While Booth and Middleton give performances that anchor the film with a dynamic that sort of works, Eddie Redmayne comes along every so often to cut it loose again. Adopting a delivery that seems to have been borrowed from the Pixies, Redmayne alternates between whispering his lines like a sinister librarian and bellowing them like a town cryer. It's such a bizarre, misjudged and hilarious choice that I couldn't help wondering if The Wachowskis had accidentally included rehearsal footage of Redmayne trying something out. If enough people had actually gone to see Jupiter Ascending, then Balem Abraxis would follow in the footsteps of Borat and Bane as go-to impressions for comedians the world over.

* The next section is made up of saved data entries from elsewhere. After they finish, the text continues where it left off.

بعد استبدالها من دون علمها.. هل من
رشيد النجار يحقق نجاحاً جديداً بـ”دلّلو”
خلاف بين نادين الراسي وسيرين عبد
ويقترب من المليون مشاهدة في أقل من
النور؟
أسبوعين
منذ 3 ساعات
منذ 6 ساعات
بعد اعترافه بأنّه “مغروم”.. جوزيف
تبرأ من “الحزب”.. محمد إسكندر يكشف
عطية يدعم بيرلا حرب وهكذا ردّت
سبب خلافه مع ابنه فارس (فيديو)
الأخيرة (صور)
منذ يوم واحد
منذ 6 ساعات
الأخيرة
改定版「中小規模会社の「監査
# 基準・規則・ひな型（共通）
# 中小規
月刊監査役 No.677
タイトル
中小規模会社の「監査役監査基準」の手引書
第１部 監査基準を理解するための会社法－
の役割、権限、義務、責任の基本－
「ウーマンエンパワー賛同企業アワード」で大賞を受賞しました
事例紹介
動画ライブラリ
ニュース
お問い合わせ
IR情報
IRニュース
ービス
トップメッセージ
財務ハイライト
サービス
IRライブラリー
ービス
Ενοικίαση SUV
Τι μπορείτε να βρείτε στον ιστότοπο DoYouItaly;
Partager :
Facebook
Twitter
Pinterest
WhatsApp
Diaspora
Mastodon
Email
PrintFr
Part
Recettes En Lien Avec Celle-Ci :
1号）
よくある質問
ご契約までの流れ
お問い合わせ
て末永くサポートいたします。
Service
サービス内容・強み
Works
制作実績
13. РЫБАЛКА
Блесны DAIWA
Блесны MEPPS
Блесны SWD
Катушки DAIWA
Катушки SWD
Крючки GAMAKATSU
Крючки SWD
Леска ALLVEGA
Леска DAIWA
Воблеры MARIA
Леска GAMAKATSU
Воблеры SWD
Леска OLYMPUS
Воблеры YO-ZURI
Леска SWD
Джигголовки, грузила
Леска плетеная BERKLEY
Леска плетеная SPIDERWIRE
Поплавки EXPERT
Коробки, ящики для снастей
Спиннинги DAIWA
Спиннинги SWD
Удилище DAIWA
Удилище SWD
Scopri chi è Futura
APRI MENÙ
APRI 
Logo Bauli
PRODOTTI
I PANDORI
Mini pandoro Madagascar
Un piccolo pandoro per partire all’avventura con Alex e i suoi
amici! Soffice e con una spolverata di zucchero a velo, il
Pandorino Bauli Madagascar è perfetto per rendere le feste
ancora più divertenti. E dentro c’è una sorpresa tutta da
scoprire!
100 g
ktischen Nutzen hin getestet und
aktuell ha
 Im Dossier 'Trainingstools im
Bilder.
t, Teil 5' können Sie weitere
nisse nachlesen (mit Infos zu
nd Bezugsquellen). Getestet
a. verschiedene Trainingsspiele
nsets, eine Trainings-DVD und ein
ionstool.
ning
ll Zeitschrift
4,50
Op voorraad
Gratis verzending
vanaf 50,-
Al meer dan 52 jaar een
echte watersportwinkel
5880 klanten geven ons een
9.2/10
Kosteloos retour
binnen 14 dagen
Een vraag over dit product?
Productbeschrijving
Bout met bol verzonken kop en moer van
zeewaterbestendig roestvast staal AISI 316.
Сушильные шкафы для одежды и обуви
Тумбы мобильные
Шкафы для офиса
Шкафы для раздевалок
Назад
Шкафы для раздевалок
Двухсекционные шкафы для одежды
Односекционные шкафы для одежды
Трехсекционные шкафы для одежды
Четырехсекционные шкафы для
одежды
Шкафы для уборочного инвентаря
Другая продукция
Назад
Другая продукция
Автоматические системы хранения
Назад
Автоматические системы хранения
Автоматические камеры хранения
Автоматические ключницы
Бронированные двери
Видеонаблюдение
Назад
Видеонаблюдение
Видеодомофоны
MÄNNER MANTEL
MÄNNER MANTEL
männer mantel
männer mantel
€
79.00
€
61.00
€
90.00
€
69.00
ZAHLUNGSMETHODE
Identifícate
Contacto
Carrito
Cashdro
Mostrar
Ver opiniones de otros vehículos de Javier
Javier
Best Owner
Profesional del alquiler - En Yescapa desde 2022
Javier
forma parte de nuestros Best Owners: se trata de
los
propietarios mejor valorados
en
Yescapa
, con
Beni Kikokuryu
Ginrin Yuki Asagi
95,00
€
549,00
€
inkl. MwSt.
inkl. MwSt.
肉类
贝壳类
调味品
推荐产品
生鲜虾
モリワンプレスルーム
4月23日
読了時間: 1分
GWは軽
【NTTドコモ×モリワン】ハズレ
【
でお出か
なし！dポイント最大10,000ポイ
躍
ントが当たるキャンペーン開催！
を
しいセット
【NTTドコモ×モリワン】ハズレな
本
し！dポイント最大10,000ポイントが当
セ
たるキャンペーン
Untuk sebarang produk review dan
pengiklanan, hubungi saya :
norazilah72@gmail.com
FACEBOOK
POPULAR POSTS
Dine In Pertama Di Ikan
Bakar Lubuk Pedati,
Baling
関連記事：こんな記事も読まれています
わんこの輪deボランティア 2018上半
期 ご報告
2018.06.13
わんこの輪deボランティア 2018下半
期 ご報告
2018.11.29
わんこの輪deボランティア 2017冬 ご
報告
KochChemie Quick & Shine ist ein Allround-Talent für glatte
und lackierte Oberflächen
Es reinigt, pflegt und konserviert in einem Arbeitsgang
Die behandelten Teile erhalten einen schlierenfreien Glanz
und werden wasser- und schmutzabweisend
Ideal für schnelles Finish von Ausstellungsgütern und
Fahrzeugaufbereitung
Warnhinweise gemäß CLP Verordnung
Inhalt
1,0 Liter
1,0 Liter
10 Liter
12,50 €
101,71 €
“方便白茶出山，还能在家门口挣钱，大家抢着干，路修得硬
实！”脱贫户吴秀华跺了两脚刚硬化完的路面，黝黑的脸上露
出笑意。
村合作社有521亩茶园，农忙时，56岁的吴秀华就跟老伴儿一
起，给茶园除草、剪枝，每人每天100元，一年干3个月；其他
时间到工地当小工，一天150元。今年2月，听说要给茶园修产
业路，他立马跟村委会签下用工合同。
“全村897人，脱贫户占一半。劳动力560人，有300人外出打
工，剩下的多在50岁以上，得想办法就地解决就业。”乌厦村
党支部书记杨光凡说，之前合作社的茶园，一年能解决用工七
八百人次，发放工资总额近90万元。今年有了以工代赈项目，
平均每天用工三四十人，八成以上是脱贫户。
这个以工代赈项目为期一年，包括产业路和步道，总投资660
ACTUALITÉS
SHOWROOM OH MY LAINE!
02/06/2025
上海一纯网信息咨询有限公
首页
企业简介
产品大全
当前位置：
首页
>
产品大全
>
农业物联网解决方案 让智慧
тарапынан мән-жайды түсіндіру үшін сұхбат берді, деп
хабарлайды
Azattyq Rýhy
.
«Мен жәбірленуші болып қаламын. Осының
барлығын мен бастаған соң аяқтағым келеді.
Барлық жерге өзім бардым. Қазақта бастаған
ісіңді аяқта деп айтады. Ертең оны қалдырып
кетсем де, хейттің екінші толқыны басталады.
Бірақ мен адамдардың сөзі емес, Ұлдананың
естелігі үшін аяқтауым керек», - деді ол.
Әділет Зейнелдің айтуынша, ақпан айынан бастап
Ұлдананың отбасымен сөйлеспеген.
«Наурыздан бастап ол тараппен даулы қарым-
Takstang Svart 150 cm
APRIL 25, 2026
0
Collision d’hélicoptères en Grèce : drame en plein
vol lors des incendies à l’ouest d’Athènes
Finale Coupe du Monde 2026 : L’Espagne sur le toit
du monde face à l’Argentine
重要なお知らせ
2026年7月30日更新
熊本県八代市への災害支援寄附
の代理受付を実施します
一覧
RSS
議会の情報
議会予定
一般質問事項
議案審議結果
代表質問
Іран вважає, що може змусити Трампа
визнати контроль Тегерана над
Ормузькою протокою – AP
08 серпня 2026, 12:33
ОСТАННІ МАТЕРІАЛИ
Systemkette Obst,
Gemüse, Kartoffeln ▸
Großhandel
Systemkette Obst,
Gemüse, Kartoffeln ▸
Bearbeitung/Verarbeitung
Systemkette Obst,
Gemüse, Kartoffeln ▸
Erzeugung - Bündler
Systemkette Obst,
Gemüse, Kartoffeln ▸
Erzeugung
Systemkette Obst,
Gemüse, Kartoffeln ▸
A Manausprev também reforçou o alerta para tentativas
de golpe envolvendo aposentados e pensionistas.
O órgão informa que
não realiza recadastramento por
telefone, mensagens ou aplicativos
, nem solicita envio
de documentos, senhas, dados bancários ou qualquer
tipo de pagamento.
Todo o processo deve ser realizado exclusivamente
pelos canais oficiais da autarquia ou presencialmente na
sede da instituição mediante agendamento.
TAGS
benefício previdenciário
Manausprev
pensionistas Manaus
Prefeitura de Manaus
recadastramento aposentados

Jupiter Ascending is maddening. It's beautifully designed, has imagination to spare, and at least a little bit of subtextual heft in its vision of a universe in which the rich literally depend on the deaths of the poor to survive, but it's fatally bland. Most of the characters are forgettable, and the one that is memorable is so for all the wrong reasons, the story floats by on fairytale logic as a sci-fi spin on Cinderella but without any real sense of magic or wonder, and even the action sequences feel sterile because they involve characters that it's hard to care about. Considering what a disaster it has been at the box office, I can't see The Wachowskis being given a budget this big again, and I really wanted them to go out with another Cloud Atlas: an ambitious and beautiful film with something to say. Jupiter Ascending might be ambitious and occasionally beautiful, but it's also empty-headed and mute.